As scholars point out, misusing words is done in part to mock the original meaning of the terms, and the debate itself. Thus “self-determination” might be pitched as a social construct in the finest tradition of postmodern cultural studies – Russia just happens to have a different but valid view of what it means in Donetsk and Luhansk and Crimea. Or, since those on the right in the West view facts as inherently fuzzy, they will surely appreciate that “peacekeeping” is in the eye of the beholder, that there can be multiple realities. As Erna Burai puts it, “the Russian recycling of Western language has thus exposed the Western normative discourse at its most ‘literary’: as one possible, socially constructed and validated reality-making script which can potentially be exposed and delegitimised.”
Take “Responsibility to Protect,” a wonkish term usually shortened to “R2P,” which seeks to prevent future genocide, war crimes and ethnic cleansing. It arose from the anguished international self-examination after the atrocities of Rwanda and the former Yugoslavia during the 1990s, and was adopted by the UN in 2005. R2P as an idealistic principle means the responsibility to protect any population under threat, allowing outside intervention to do so. But the Russian misapplication has been used as a pretext to invade, for example Georgia and Ukraine. R2P becomes a new arrow in the “false flag” quiver. As opposed to a responsibility to protect any group facing extermination, Russia uses R2P to protect only Russians from supposed threats. There’s no reason why Russia couldn’t use the same logic, and cover, to march into a Kazakhstan, one of the Baltics, Moldova, or to save the more than a million ethnic Russians under dire threat of genocide in Germany.
Then as now, most of the world’s developing countries do not want to have to pick a side. And unsurprisingly, the anti-colonial, victim line plays less successfully the closer one reverts, geographically, to Mother Russia or the Chinese mainland.
Russia is a declining power, offering mainly cheap energy, arms and armed men. As its various emissaries travel across Africa, they try to stoke memories of supporting the African National Congress during apartheid, as well as leftist movements and regimes worldwide during the Cold War. These reminiscences are as material or applicable a benefit today as a college student proudly wearing a Che Guevara T-shirt.

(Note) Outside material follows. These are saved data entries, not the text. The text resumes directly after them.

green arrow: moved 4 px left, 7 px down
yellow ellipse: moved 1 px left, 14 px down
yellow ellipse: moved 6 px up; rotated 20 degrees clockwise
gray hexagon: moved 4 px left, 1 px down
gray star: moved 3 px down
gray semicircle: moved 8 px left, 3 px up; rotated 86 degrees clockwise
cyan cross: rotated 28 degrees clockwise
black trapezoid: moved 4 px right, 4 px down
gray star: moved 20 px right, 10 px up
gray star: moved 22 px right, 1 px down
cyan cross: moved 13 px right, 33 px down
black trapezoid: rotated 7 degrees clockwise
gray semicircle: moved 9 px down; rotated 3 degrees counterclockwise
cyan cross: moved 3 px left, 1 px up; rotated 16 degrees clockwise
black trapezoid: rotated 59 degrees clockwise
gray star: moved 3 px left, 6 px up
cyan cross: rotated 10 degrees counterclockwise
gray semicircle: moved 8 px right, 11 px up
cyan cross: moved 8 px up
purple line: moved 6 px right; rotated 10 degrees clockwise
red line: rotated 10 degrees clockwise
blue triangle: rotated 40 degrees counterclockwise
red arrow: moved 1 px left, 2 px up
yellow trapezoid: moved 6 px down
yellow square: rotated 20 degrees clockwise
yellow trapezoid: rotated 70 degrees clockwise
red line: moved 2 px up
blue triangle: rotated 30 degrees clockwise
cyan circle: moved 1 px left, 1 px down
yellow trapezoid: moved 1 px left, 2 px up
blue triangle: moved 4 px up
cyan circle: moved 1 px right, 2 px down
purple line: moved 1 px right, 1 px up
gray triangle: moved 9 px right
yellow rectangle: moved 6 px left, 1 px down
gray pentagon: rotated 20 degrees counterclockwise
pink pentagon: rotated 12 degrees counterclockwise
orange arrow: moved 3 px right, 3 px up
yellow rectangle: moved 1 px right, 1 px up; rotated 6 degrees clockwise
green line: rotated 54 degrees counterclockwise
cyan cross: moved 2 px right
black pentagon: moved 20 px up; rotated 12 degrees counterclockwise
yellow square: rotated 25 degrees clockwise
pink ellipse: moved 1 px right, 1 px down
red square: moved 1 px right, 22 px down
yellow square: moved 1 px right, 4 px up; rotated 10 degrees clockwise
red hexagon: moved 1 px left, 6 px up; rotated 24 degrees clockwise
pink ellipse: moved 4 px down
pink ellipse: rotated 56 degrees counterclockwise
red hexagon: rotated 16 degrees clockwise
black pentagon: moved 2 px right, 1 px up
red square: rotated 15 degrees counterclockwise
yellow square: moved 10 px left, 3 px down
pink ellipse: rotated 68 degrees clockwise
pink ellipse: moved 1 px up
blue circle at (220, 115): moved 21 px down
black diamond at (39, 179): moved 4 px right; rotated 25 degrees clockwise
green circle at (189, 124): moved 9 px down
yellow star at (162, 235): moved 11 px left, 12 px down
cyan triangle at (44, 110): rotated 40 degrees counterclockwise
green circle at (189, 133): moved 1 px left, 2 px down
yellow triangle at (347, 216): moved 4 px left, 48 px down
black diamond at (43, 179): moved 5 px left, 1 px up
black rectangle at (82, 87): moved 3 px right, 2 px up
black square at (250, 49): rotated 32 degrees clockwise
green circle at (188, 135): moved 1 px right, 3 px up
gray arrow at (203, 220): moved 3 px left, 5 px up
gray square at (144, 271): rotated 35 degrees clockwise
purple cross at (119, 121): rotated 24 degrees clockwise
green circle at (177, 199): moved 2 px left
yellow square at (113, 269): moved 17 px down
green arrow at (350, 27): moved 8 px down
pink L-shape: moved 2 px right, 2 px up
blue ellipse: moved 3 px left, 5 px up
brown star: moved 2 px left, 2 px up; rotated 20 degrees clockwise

China on the other hand, with its immense economic, trade, diplomatic and military power, is potentially playing with fire by wedding itself to the anti-colonial language, its claims to global South-South solidarity. It must thread a needle. Its value proposition to the world’s developing and non-aligned countries is that it is disrupting the liberal international order of the past few centuries, in which it too suffered. But almost from the start of its Belt and Road Initiative (BRI) a decade ago, China has furiously batted away charges that it is a version of neo-colonialism. Considering its failure to condemn Russia for its attempt to recolonize Ukraine, its takeover of swaths of land and infrastructure in countries around the world, its search for possible overseas military basing opportunities, Beijing will encounter increasing difficulty in maintaining the narrative.
Russia is obliged to go further afield because of its near-pariah status among most Western countries and, ironically, a self-perception that it is losing influence closer to home – to China. Moscow has watched with alarm as the BRI has successfully courted, for example, the countries of Central Asia, once considered Russia’s backyard. China has provided valuable infrastructure, trade deals and people-to-people exchanges, while Russia has been focused elsewhere. The China-Russia rapprochement may not be long-lived.